Most women would rather risk a procedure-related miscarriage than have a baby with Down syndrome

Prenatal testing for Down syndrome is currently recommended for women 35 years of age and older (or women whose blood or ultrasound tests suggest their risk of having such a baby are greater than that of an unscreened 35-year-old). This threshold was chosen because 35 is the age at which the risk of miscarriage due to these diagnostic procedures (about 0.5 percent) is equal to that of having a baby affected by Down syndrome.

This recommendation presumes that women regard these outcomes equally. But this is not the case, according to a recent study by researchers at the University of California, San Francisco Medical Effectiveness Research Center for Diverse Populations. The center is led by A. Eugene Washington, M.D., M.Sc., and supported in part by the Agency for Healthcare Research and Quality (HS07373).

The researchers found that on average, regardless of racial, ethnic, or educational background, women felt that having a child with Down syndrome would be worse than having a miscarriage due to amniocentesis or other prenatal diagnostic procedure. Only the subgroup of women who were eligible for but chose to forego prenatal diagnosis viewed both prospects as equally burdensome.

This variation in individual preferences calls into question the basis for prenatal testing guidelines.
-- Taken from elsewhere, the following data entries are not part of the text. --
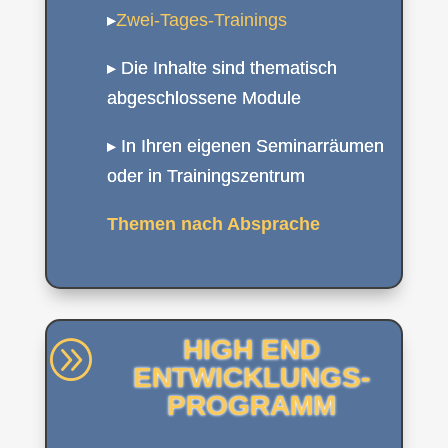
▸
Zwei-Tages-Trainings
▸ Die Inhalte sind thematisch
abgeschlossene Module
▸ In Ihren eigenen Seminarräumen
oder in Trainingszentrum
Themen nach Absprache
HIGH END
A
ENTWICKLUNGS-
PROGRAMM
Current guidelines do not consider individual preferences in lower risk women, but they should, concludes the study's first author Miriam Kuppermann, Ph.D., M.P.H.

Dr. Kuppermann and her colleagues assessed responses to interviews and survey questions for 539 sociodemographically diverse pregnant women who sought obstetric care at various practices in the San Francisco Bay area. The women were asked about the prospects of procedure-related miscarriage versus a Down syndrome-affected birth.

The researchers used time trade-off and standard gamble techniques for quantifying preferences for health outcomes and calculated the difference in preference scores for the two outcomes. On average, procedure-related miscarriage was preferable to Down-syndrome, as indicated by positive differences in preference scores that were significantly greater than zero: a mean 0.09 time trade-off difference and a mean 0.11 standard gamble difference. However, individual preferences for these outcomes varied profoundly and correlated strongly with attitudes about miscarriage, Down syndrome, and diagnostic testing.

More details are in "Procedure-related miscarriages and Down-syndrome-affected births: Implications for prenatal testing based on women's preferences," by Dr. Kuppermann, Robert F. Nease, Jr., Ph.D., Lee A. Learman, M.D., Ph.D., and others, in the October 2000 Obstetrics & Gynecology 96(4), pp. 511-516.